Paru dans la Tribune Libre #12
avril 2007
La campagne électorale donne lieu à toutes sortes de débats, de niveau très inégal. Selon les options de chacun, il y a « à boire et à manger » mais de temps en temps quelques éclairs viennent éclairer les échanges et les tirer vers le haut.
De temps en temps, ça tire aussi vers le bas et parfois vers le n’importe quoi. L’exemple le plus flagrant est celui des machines à voter. À partir de ce qui n’est rien d’autre qu’une grosse calculette, une polémique étonnante s’est développée.
La démocratie serait en danger parce qu’on utiliserait une machine pour décompter les votes. Des complots s’ourdiraient dans les arrières-salles des écoles communales pour trafiquer les résultats. Un parfum sulfureux envahirait les couloirs des mairies et les élus et leurs services seraient soudain soumis aux pires tentations.
Bizarre… Pourquoi un Pays qui utilise des cartes à puce depuis longtemps, qui compte le plus fort pourcentage d’abonnés internet en Europe aurait-il peur d’une simple machine à calculer ? Pourquoi la démocratie serait-elle faussée parce qu’on appuie sur un bouton au lieu de glisser un bulletin papier dans une urne ? De qui dépend la validité d’un scrutin : de l’organisateur ou de la technique d’organisation ?
Bien sur, il y a derrière tout cela la grande peur informatique, celle du contrôle généralisé, de l’interconnection des fichiers… mais alors pourquoi ne pas s’intéresser à ces questions-là plutôt que de reporter le débat sur des machines qui ne sont pas connectées entre elles ? On peut discuter s’il y a réseau (c’est là que se situe vraiment le problème) mais s’il s’agit de machines isolées, pourquoi s’énerver ?
Et pourtant on a vu les plus beaux esprits, et pas les plus anciens, de l’Université (territoire vierge dans lequel le bourrage d’urnes n’a jamais existé…), se draper soudain dans la toge de la vertu républicaine et démocratique pour dénoncer le scandale du siècle.
Passons sur le fait que les fameuses machines sont déjà installées dans certaines communes depuis longtemps et que le sacro-saint isoloir n’est pas la règle partout (en Espagne notamment).

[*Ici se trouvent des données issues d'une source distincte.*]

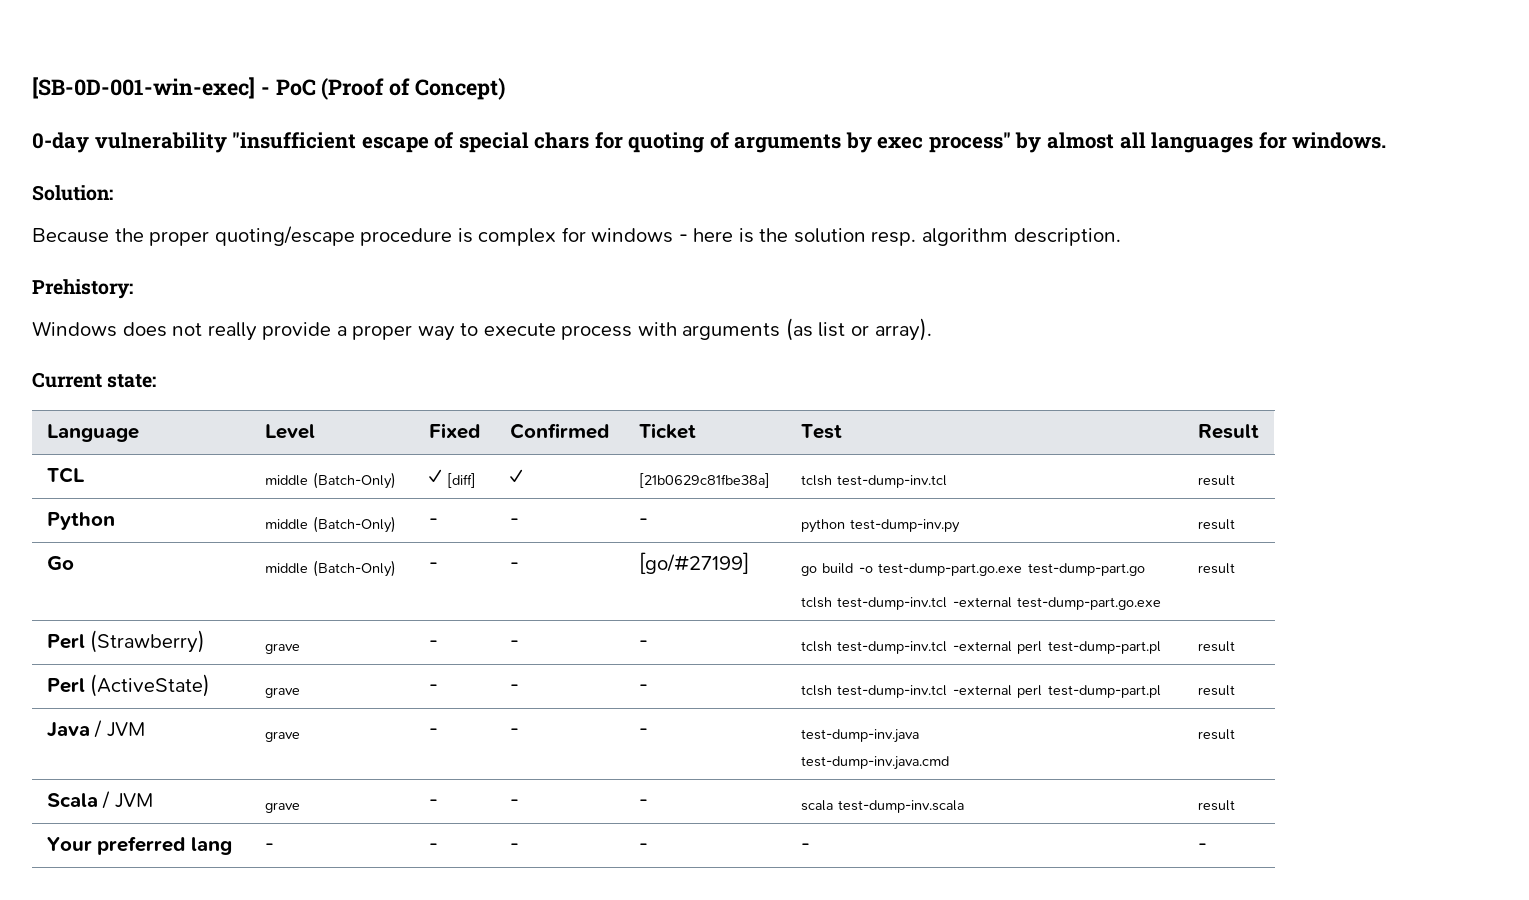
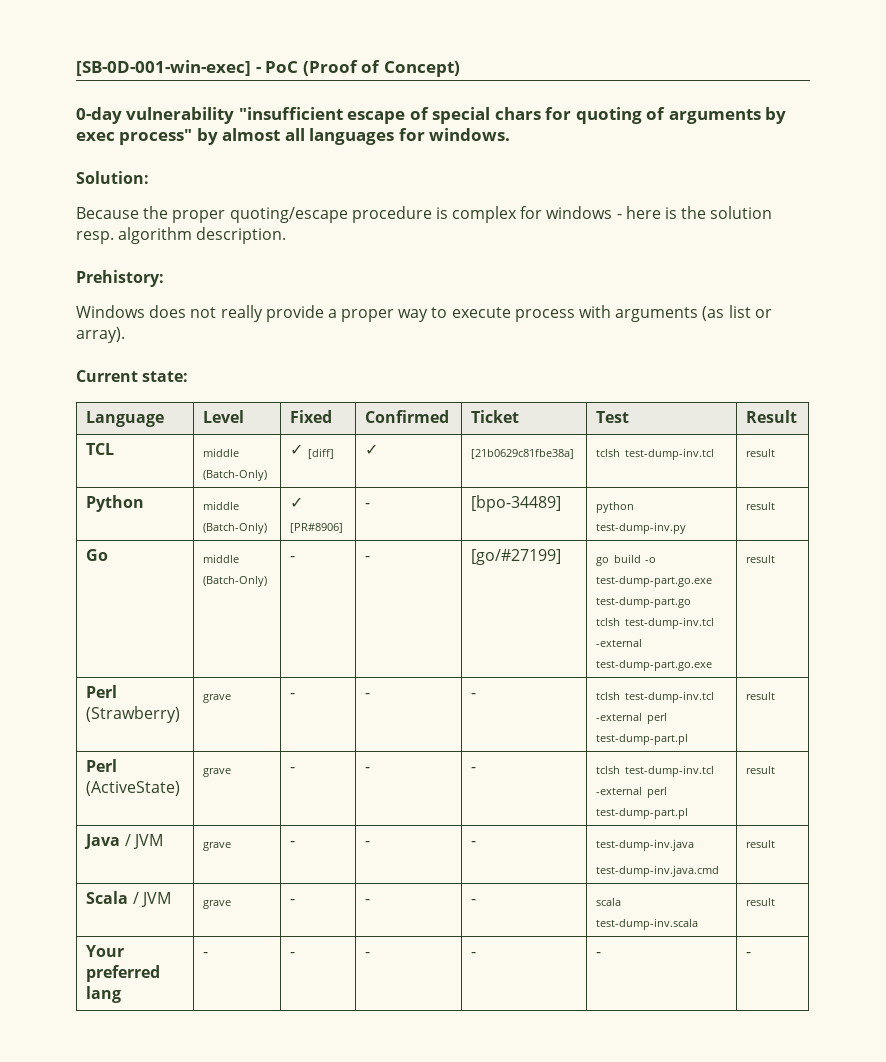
[428,518,438,526] [509,518,519,526] [638,518,648,526] - | - | - -> [290,497,304,508] [290,523,344,533] [365,503,371,508] [471,495,562,512] ✓ [PR#8906] | - | [bpo-34489]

Un grand combat contre la machine doit s’engager et nous allons expliquer à nos enfants qu’il faut de nouveau compter sur ses doigts et ranger l’ordinateur.
Détail intéressant : parmi la vingtaine de communes respectives dans lesquelles Nicolas Sarkozy et Ségolène Royal ont enregistré leurs meilleurs scores (de 70 à 100 %), une bonne partie se situe… en Corse.
Surement un méfait des machines à voter !!!